(Pictures with circuit source files)
────────────────────
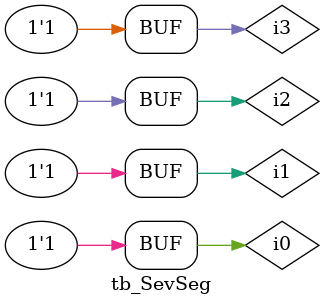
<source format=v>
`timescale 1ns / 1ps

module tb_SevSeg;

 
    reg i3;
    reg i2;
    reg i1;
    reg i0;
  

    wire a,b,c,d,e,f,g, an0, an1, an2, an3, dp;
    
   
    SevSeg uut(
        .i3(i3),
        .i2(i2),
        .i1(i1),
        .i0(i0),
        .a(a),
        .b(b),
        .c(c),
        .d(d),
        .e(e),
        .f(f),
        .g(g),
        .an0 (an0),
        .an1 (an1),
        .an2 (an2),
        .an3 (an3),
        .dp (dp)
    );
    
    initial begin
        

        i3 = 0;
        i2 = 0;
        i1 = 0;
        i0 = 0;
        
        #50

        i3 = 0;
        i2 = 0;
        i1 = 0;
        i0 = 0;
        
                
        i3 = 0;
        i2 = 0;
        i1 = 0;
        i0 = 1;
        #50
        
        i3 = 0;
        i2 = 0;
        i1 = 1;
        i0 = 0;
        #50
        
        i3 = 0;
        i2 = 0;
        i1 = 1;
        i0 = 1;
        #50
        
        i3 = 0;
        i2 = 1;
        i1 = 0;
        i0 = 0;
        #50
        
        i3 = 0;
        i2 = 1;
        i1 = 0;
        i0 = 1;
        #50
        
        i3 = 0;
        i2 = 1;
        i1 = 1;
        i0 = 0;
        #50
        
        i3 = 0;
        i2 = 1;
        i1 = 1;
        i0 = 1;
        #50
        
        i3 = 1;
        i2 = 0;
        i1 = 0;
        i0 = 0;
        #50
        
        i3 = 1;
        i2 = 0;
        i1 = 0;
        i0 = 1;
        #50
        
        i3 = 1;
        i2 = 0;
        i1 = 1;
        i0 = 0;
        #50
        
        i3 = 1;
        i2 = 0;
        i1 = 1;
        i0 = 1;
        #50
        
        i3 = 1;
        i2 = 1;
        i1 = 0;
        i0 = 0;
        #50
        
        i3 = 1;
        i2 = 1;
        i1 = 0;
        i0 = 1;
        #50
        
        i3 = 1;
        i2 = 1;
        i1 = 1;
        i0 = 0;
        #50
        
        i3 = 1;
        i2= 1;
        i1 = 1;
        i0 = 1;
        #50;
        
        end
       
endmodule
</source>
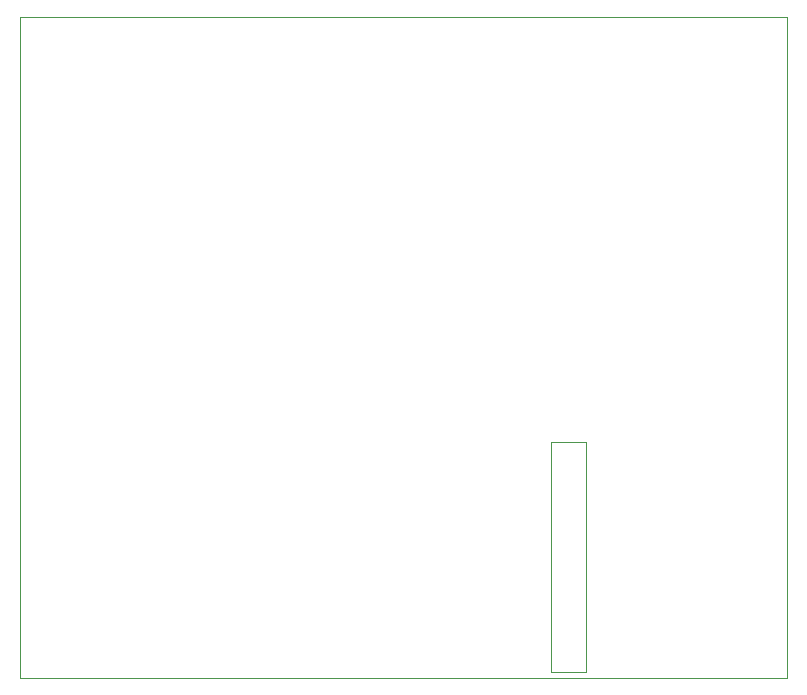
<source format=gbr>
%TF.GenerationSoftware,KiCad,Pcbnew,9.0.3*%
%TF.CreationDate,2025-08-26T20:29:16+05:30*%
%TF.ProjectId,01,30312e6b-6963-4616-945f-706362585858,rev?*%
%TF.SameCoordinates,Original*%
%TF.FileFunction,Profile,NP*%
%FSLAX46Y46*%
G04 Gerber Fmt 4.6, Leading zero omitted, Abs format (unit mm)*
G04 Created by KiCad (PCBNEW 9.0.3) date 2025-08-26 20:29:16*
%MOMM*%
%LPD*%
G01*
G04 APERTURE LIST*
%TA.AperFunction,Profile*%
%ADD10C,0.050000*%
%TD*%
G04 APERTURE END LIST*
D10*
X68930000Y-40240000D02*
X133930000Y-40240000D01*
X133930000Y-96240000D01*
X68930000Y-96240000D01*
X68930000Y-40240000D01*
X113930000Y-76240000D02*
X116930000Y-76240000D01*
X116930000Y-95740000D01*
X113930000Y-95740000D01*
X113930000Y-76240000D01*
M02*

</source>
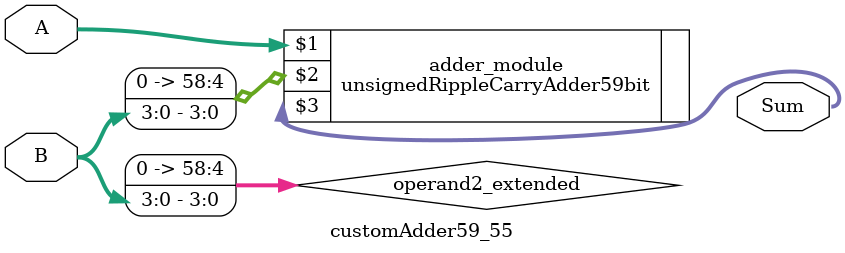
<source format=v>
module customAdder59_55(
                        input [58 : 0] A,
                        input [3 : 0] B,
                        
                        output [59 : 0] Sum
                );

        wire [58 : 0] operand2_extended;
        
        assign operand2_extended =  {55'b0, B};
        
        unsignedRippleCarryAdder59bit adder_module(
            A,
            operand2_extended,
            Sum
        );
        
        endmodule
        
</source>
────────────────────
| TO DO |
Copy each entry above exactly; drop the pictures.

| ANSWER SECTION |
<source format=v>
`timescale 1ns / 1ps

module tb_SevSeg;

 
    reg i3;
    reg i2;
    reg i1;
    reg i0;
  

    wire a,b,c,d,e,f,g, an0, an1, an2, an3, dp;
    
   
    SevSeg uut(
        .i3(i3),
        .i2(i2),
        .i1(i1),
        .i0(i0),
        .a(a),
        .b(b),
        .c(c),
        .d(d),
        .e(e),
        .f(f),
        .g(g),
        .an0 (an0),
        .an1 (an1),
        .an2 (an2),
        .an3 (an3),
        .dp (dp)
    );
    
    initial begin
        

        i3 = 0;
        i2 = 0;
        i1 = 0;
        i0 = 0;
        
        #50

        i3 = 0;
        i2 = 0;
        i1 = 0;
        i0 = 0;
        
                
        i3 = 0;
        i2 = 0;
        i1 = 0;
        i0 = 1;
        #50
        
        i3 = 0;
        i2 = 0;
        i1 = 1;
        i0 = 0;
        #50
        
        i3 = 0;
        i2 = 0;
        i1 = 1;
        i0 = 1;
        #50
        
        i3 = 0;
        i2 = 1;
        i1 = 0;
        i0 = 0;
        #50
        
        i3 = 0;
        i2 = 1;
        i1 = 0;
        i0 = 1;
        #50
        
        i3 = 0;
        i2 = 1;
        i1 = 1;
        i0 = 0;
        #50
        
        i3 = 0;
        i2 = 1;
        i1 = 1;
        i0 = 1;
        #50
        
        i3 = 1;
        i2 = 0;
        i1 = 0;
        i0 = 0;
        #50
        
        i3 = 1;
        i2 = 0;
        i1 = 0;
        i0 = 1;
        #50
        
        i3 = 1;
        i2 = 0;
        i1 = 1;
        i0 = 0;
        #50
        
        i3 = 1;
        i2 = 0;
        i1 = 1;
        i0 = 1;
        #50
        
        i3 = 1;
        i2 = 1;
        i1 = 0;
        i0 = 0;
        #50
        
        i3 = 1;
        i2 = 1;
        i1 = 0;
        i0 = 1;
        #50
        
        i3 = 1;
        i2 = 1;
        i1 = 1;
        i0 = 0;
        #50
        
        i3 = 1;
        i2= 1;
        i1 = 1;
        i0 = 1;
        #50;
        
        end
       
endmodule
</source>
<source format=gbr>
%TF.GenerationSoftware,KiCad,Pcbnew,9.0.3*%
%TF.CreationDate,2025-08-26T20:29:16+05:30*%
%TF.ProjectId,01,30312e6b-6963-4616-945f-706362585858,rev?*%
%TF.SameCoordinates,Original*%
%TF.FileFunction,Profile,NP*%
%FSLAX46Y46*%
G04 Gerber Fmt 4.6, Leading zero omitted, Abs format (unit mm)*
G04 Created by KiCad (PCBNEW 9.0.3) date 2025-08-26 20:29:16*
%MOMM*%
%LPD*%
G01*
G04 APERTURE LIST*
%TA.AperFunction,Profile*%
%ADD10C,0.050000*%
%TD*%
G04 APERTURE END LIST*
D10*
X68930000Y-40240000D02*
X133930000Y-40240000D01*
X133930000Y-96240000D01*
X68930000Y-96240000D01*
X68930000Y-40240000D01*
X113930000Y-76240000D02*
X116930000Y-76240000D01*
X116930000Y-95740000D01*
X113930000Y-95740000D01*
X113930000Y-76240000D01*
M02*

</source>
<source format=v>
module customAdder59_55(
                        input [58 : 0] A,
                        input [3 : 0] B,
                        
                        output [59 : 0] Sum
                );

        wire [58 : 0] operand2_extended;
        
        assign operand2_extended =  {55'b0, B};
        
        unsignedRippleCarryAdder59bit adder_module(
            A,
            operand2_extended,
            Sum
        );
        
        endmodule
        
</source>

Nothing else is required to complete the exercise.